**Your task**
Answer these questions from the Commons exchange below:
(a) What savings does Mr. Fowler say the policy will bring over the next three years?
(b) In what year does he aim to conclude competitive tendering for domestic services?
(c) Which trade unions does he name?

##### Exercise text #####

HC Deb 15 January 1985 vol 71 cc175-6
7. Mr. Hargreaves

asked the Secretary of State for Social Services what savings have been achieved through putting ancillary services out to competitive tendering.

12. Mr. Parry

asked the Secretary of State for Social Services if he is satisfied at the speed health authorities are dealing with privatisation in the National Health Service; and if he will make a statement.

Mr. Fowler

I am satisfied with the progress being made by most health authorities in drawing up and implementing their programmes for competitive tendering. We have asked health authorities to provide us with up-to-date figures on savings, but information available to us so far suggests that the policy will result in savings of nearly £20 million over the next three years.

Mr. Hargreaves

I welcome the news that savings are to be made. That is good news for patients, because of the increasing demands on the Health Service. What plans does my right hon. Friend have to extend competitive tendering to other sections of the Health Service?

Mr. Fowler

Our first priority is to ensure that the programme of competitive tendering for domestic services in the Health Service is continued and brought to a conclusion in 1986–87. That is our aim. There are substantial further savings still to be made. As my hon. Friend said, the point of savings is that the money saved goes to patient care. That is what our policy is about, and the House is beginning to see it work.

Mr. Willie W. Hamilton

Is the Secretary of State not worried that at least 40 Conservative Members have direct financial interests in profiteering from the privatisation of these services? Does he not recognise that the code of conduct laid down for local councillors at local level is much more stringent than it is for hon. Members of this House, who can go into the Lobby and vote to line their own pockets?

Mr. Fowler

I am much more concerned that some Labour Members take their line from trade unions such as COHSE and NUPE and apply an entirely uncritical attitude to those policies.

##### Dataset #####

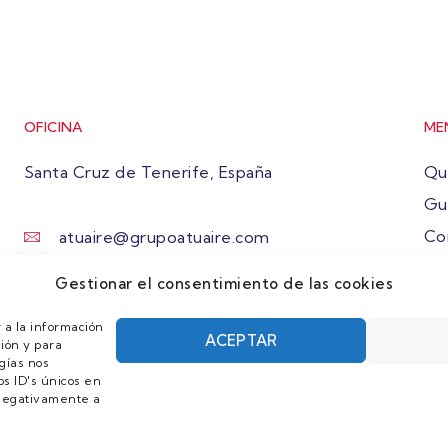
OFICINA
ME
Santa Cruz de Tenerife, España
Qu
Gu
Co
atuaire@grupoatuaire.com
Ún
+34 638765829
Gestionar el consentimiento de las cookies
 a la información
ACEPTAR
ión y para
gías nos
s ID's únicos en
r negativamente a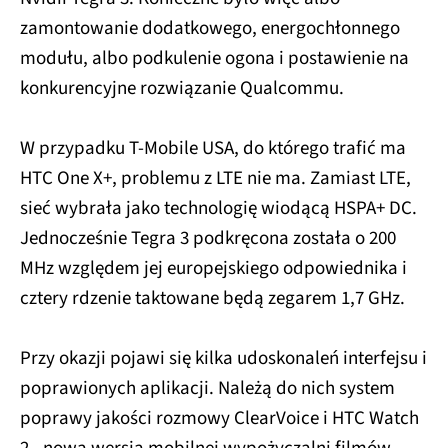
zamontowanie dodatkowego, energochłonnego
modułu, albo podkulenie ogona i postawienie na
konkurencyjne rozwiązanie Qualcommu.
W przypadku T-Mobile USA, do którego trafić ma
HTC One X+, problemu z LTE nie ma. Zamiast LTE,
sieć wybrała jako technologię wiodącą HSPA+ DC.
Jednocześnie Tegra 3 podkręcona została o 200
MHz względem jej europejskiego odpowiednika i
cztery rdzenie taktowane będą zegarem 1,7 GHz.
Przy okazji pojawi się kilka udoskonaleń interfejsu i
poprawionych aplikacji. Należą do nich system
poprawy jakości rozmowy ClearVoice i HTC Watch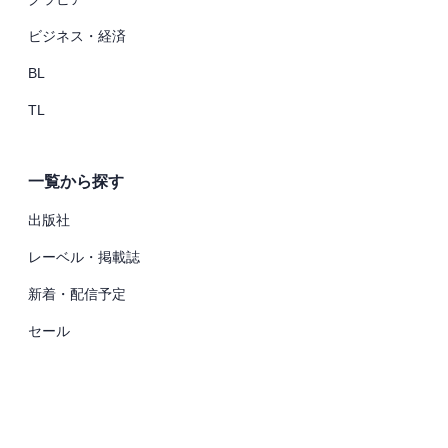
ビジネス・経済
BL
TL
一覧から探す
出版社
レーベル・掲載誌
新着・配信予定
セール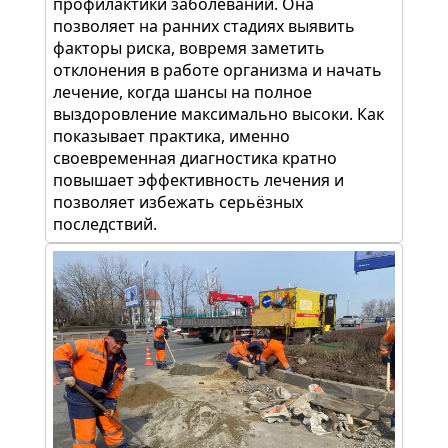
профилактики заболеваний. Она
позволяет на ранних стадиях выявить
факторы риска, вовремя заметить
отклонения в работе организма и начать
лечение, когда шансы на полное
выздоровление максимально высоки. Как
показывает практика, именно
своевременная диагностика кратно
повышает эффективность лечения и
позволяет избежать серьёзных
последствий.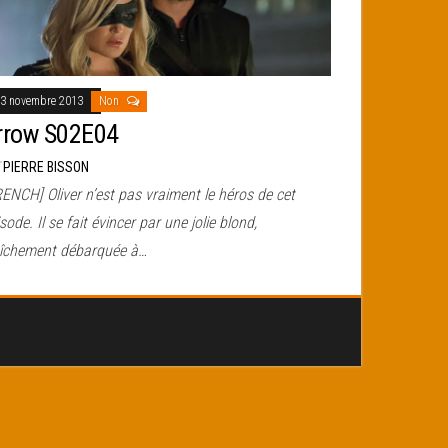
3 novembre 2013
Non
rrow S02E04
r
PIERRE BISSON
ENCH] Oliver n’est pas vraiment le héros de cet
sode. Il se fait évincer par une jolie blond,
aîchement débarquée à…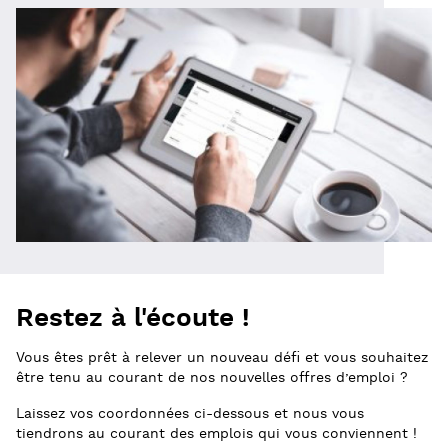
Restez à l'écoute !
Vous êtes prêt à relever un nouveau défi et vous souhaitez
être tenu au courant de nos nouvelles offres d’emploi ?
Laissez vos coordonnées ci-dessous et nous vous
tiendrons au courant des emplois qui vous conviennent !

#####

**Problem solution**
(a) Nearly £20 million.
(b) 1986–87.
(c) COHSE and NUPE.